> **Exercise**
Each line below must be written out exactly as shown.

> **Data provided**
::::
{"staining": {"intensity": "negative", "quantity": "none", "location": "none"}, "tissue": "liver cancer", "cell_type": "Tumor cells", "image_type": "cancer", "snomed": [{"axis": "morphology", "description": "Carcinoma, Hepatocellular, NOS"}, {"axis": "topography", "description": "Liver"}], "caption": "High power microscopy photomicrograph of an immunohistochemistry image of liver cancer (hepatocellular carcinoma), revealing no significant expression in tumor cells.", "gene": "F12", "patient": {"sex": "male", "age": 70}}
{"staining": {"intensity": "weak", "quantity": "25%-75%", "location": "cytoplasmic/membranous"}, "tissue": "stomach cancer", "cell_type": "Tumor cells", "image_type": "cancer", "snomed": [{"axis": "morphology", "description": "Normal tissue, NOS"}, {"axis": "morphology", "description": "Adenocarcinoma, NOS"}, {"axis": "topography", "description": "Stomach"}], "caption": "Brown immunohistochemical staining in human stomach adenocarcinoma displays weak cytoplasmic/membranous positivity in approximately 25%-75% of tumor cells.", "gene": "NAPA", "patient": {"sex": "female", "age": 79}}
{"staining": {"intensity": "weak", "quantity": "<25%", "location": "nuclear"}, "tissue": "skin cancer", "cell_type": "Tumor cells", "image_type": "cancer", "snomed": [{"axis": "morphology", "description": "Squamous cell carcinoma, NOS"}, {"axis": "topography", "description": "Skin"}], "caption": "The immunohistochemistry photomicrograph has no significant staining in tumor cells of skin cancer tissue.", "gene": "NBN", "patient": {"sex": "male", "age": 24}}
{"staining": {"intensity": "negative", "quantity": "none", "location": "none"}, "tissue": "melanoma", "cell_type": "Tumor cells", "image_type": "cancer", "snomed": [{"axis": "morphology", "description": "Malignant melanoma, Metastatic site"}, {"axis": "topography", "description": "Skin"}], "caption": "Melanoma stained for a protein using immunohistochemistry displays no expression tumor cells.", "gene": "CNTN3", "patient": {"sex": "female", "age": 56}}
::::
> **Answer to this exercise**
{"staining": {"intensity": "negative", "quantity": "none", "location": "none"}, "tissue": "liver cancer", "cell_type": "Tumor cells", "image_type": "cancer", "snomed": [{"axis": "morphology", "description": "Carcinoma, Hepatocellular, NOS"}, {"axis": "topography", "description": "Liver"}], "caption": "High power microscopy photomicrograph of an immunohistochemistry image of liver cancer (hepatocellular carcinoma), revealing no significant expression in tumor cells.", "gene": "F12", "patient": {"sex": "male", "age": 70}}
{"staining": {"intensity": "weak", "quantity": "25%-75%", "location": "cytoplasmic/membranous"}, "tissue": "stomach cancer", "cell_type": "Tumor cells", "image_type": "cancer", "snomed": [{"axis": "morphology", "description": "Normal tissue, NOS"}, {"axis": "morphology", "description": "Adenocarcinoma, NOS"}, {"axis": "topography", "description": "Stomach"}], "caption": "Brown immunohistochemical staining in human stomach adenocarcinoma displays weak cytoplasmic/membranous positivity in approximately 25%-75% of tumor cells.", "gene": "NAPA", "patient": {"sex": "female", "age": 79}}
{"staining": {"intensity": "weak", "quantity": "<25%", "location": "nuclear"}, "tissue": "skin cancer", "cell_type": "Tumor cells", "image_type": "cancer", "snomed": [{"axis": "morphology", "description": "Squamous cell carcinoma, NOS"}, {"axis": "topography", "description": "Skin"}], "caption": "The immunohistochemistry photomicrograph has no significant staining in tumor cells of skin cancer tissue.", "gene": "NBN", "patient": {"sex": "male", "age": 24}}
{"staining": {"intensity": "negative", "quantity": "none", "location": "none"}, "tissue": "melanoma", "cell_type": "Tumor cells", "image_type": "cancer", "snomed": [{"axis": "morphology", "description": "Malignant melanoma, Metastatic site"}, {"axis": "topography", "description": "Skin"}], "caption": "Melanoma stained for a protein using immunohistochemistry displays no expression tumor cells.", "gene": "CNTN3", "patient": {"sex": "female", "age": 56}}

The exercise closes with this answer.